The objective of this study was to synthesize and characterize particles as a drug-delivery platform for gliomas, a highly advanced and invasive stage of brain tumor with poor prognosis. Poly(aminoethyl methacrylate-co-methyl methacrylate) particles were prepared by suspension polymerization and poly(aminoethyl methacrylate-co-poly(ethylene glycol) methacrylate) particles were prepared by emulsion (w/o) polymerization. Amine groups of the particles were complexed with tetrachloroplatinate to form a cisplatin-like molecule. Particles were characterized with respect to size, zeta-potential, amine content, loading efficiency and drug release.
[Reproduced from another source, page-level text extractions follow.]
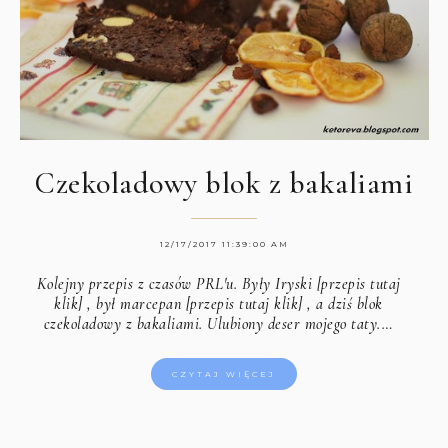
Czekoladowy blok z bakaliami
12/17/2017 11:39:00 AM
Kolejny przepis z czasów PRL'u. Były
Iryski [przepis tutaj
klik]
, był
marcepan [przepis tutaj klik]
, a dziś blok
czekoladowy z bakaliami. Ulubiony deser mojego taty.…
CZYTAJ WIĘCEJ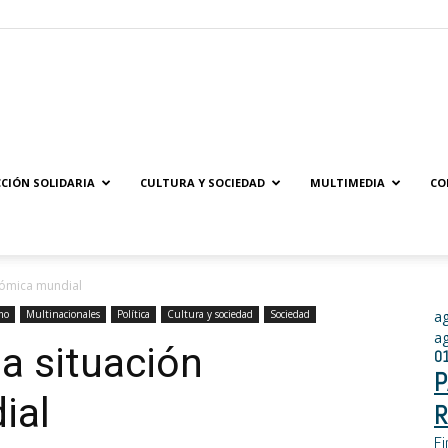
Solidaridad.net
CIÓN SOLIDARIA
CULTURA Y SOCIEDAD
MULTIMEDIA
CO
nómica mundial
mo
Multinacionales
Política
Cultura y sociedad
Sociedad
a
a
la situación
0
P
ial
R
Fi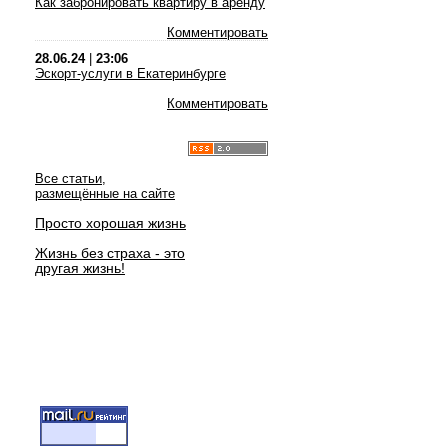
Как забронировать квартиру в аренду
Комментировать
28.06.24
|
23:06
Эскорт-услуги в Екатеринбурге
Комментировать
Все статьи,
размещённые на сайте
Просто хорошая жизнь
Жизнь без страха - это
другая жизнь!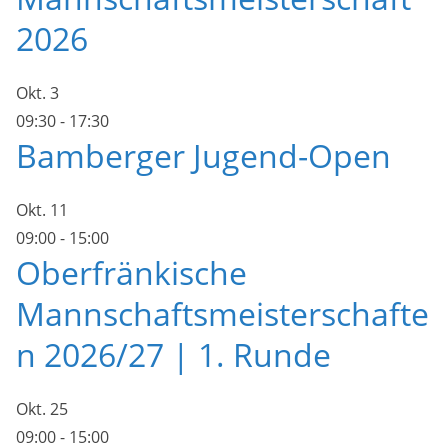
2026
Okt.
3
09:30
-
17:30
Bamberger Jugend-Open
Okt.
11
09:00
-
15:00
Oberfränkische
Mannschaftsmeisterschafte
n 2026/27 | 1. Runde
Okt.
25
09:00
-
15:00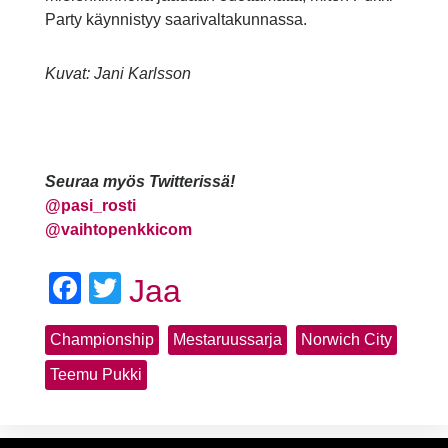
Party käynnistyy saarivaltakunnassa.
Kuvat: Jani Karlsson
Seuraa myös Twitterissä!
@
pasi_rosti
@vaihtopenkkicom
Facebook
Twitter
Jaa
Championship
Mestaruussarja
Norwich City
Teemu Pukki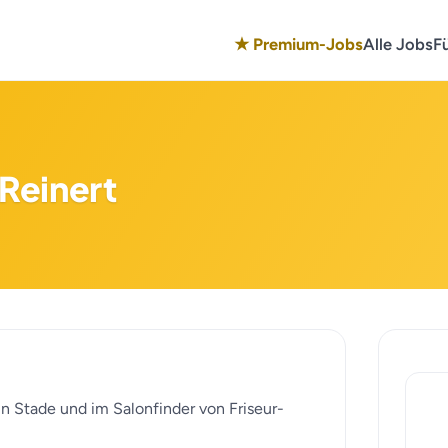
★ Premium-Jobs
Alle Jobs
F
 Reinert
n in Stade und im Salonfinder von Friseur-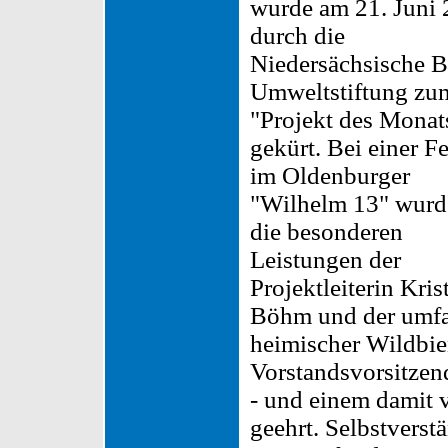
wurde am 21. Juni
durch die
Niedersächsische B
Umweltstiftung zu
"Projekt des Monat
gekürt. Bei einer Fe
im Oldenburger
"Wilhelm 13" wurd
die besonderen
Leistungen der
Projektleiterin Kris
Böhm und der umfa
heimischer Wildbie
Vorstandsvorsitzen
- und einem damit 
geehrt. Selbstvers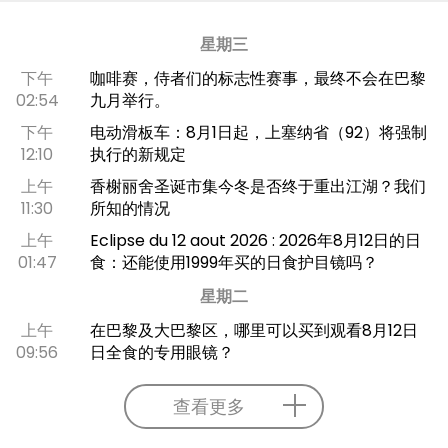
星期三
下午
咖啡赛，侍者们的标志性赛事，最终不会在巴黎
02:54
九月举行。
下午
电动滑板车：8月1日起，上塞纳省（92）将强制
12:10
执行的新规定
上午
香榭丽舍圣诞市集今冬是否终于重出江湖？我们
11:30
所知的情况
上午
Eclipse du 12 aout 2026 : 2026年8月12日的日
01:47
食：还能使用1999年买的日食护目镜吗？
星期二
上午
在巴黎及大巴黎区，哪里可以买到观看8月12日
09:56
日全食的专用眼镜？
查看更多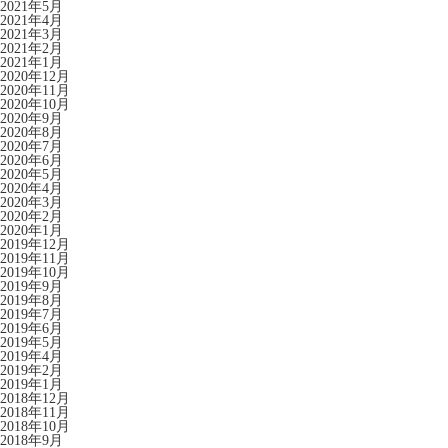
2021年5月
2021年4月
2021年3月
2021年2月
2021年1月
2020年12月
2020年11月
2020年10月
2020年9月
2020年8月
2020年7月
2020年6月
2020年5月
2020年4月
2020年3月
2020年2月
2020年1月
2019年12月
2019年11月
2019年10月
2019年9月
2019年8月
2019年7月
2019年6月
2019年5月
2019年4月
2019年2月
2019年1月
2018年12月
2018年11月
2018年10月
2018年9月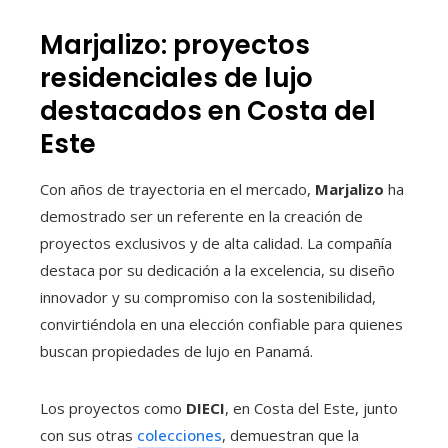
Marjalizo: proyectos
residenciales de lujo
destacados en Costa del
Este
Con años de trayectoria en el mercado,
Marjalizo
ha
demostrado ser un referente en la creación de
proyectos exclusivos y de alta calidad. La compañía
destaca por su dedicación a la excelencia, su diseño
innovador y su compromiso con la sostenibilidad,
convirtiéndola en una elección confiable para quienes
buscan propiedades de lujo en Panamá.
Los proyectos como
DIECI
, en Costa del Este, junto
con sus otras
colecciones
, demuestran que la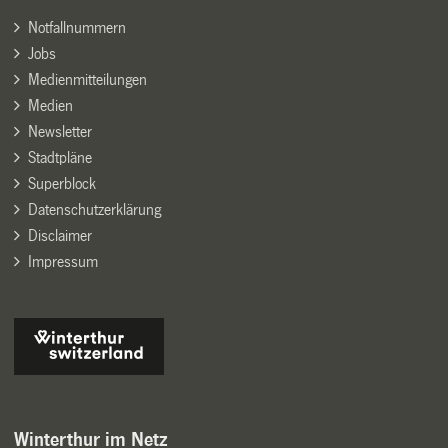
Notfallnummern
Jobs
Medienmitteilungen
Medien
Newsletter
Stadtpläne
Superblock
Datenschutzerklärung
Disclaimer
Impressum
Winterthur im Netz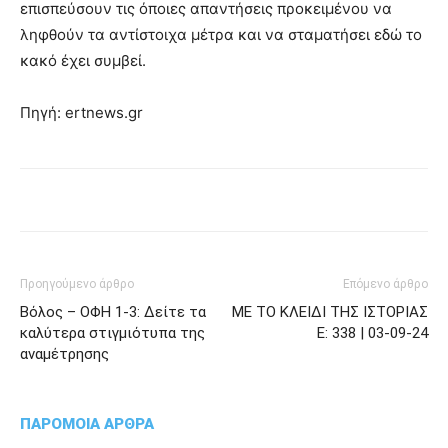
επισπεύσουν τις όποιες απαντήσεις προκειμένου να
ληφθούν τα αντίστοιχα μέτρα και να σταματήσει εδώ το
κακό έχει συμβεί.
Πηγή: ertnews.gr
Προηγούμενο άρθρο
Επόμενο άρθρο
Βόλος – ΟΦΗ 1-3: Δείτε τα
ΜΕ ΤΟ ΚΛΕΙΔΙ ΤΗΣ ΙΣΤΟΡΙΑΣ
καλύτερα στιγμιότυπα της
Ε: 338 | 03-09-24
αναμέτρησης
ΠΑΡΟΜΟΙΑ ΑΡΘΡΑ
Poly(aminoethyl methacrylate-co-methyl methacrylate) particles had diameters of below 10 microm, whereas the poly(aminoethyl methacrylate-co-poly(ethylene glycol) methacrylate) particles had diameters of approx. 1 microm. Poly(aminoethyl methacrylate-co-poly(ethylene glycol) methacrylate) particles had a more positive zeta-potential as compared to poly(aminoethyl methacrylate-co-methyl methacrylate) particles, although the amino-group content of both particles was almost equivalent. The net positive charge on the particles decreased after complexation with tetrachloroplatinate for both types of particles. Both particles had very high platinum-loading efficiency (>85%) and showed slow release of platinum over time. Particles had relatively low cytotoxicity (LC50 > 100 microg/ml) and demonstrated a high degree of association with cells. Complexation with poly(aminoethyl methacrylate-co-methyl methacrylate) particles significantly reduced the toxicity of platinum. The poly(aminoethyl methacrylate-co-poly(ethylene glycol) methacrylate) particles have potential for being an effective drug-delivery platform and continued investigation is warranted.